**REQUIREMENT**
When you reach the line with "the giraffe at [0,350,74,614] 396.2" in the data below, begin printing lines exactly, and stop once the line with "the giraffe at [108,448,155,581] 418.3" has been printed.

**STUDY MATERIAL**
^^^^^^^^^^^^^^^^

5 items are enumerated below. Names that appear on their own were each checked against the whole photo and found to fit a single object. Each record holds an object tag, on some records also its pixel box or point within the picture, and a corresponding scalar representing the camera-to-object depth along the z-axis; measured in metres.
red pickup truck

^^^^^^^^^^^^^^^^

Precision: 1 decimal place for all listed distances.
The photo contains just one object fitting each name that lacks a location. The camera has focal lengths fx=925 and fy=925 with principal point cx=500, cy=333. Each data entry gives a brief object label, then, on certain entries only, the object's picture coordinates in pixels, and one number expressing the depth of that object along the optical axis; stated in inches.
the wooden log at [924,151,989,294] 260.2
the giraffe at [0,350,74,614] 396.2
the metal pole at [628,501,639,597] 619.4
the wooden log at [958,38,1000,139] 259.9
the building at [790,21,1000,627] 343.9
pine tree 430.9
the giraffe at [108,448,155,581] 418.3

^^^^^^^^^^^^^^^^

**YOUR SOLUTION**
the giraffe at [0,350,74,614] 396.2
the metal pole at [628,501,639,597] 619.4
the wooden log at [958,38,1000,139] 259.9
the building at [790,21,1000,627] 343.9
pine tree 430.9
the giraffe at [108,448,155,581] 418.3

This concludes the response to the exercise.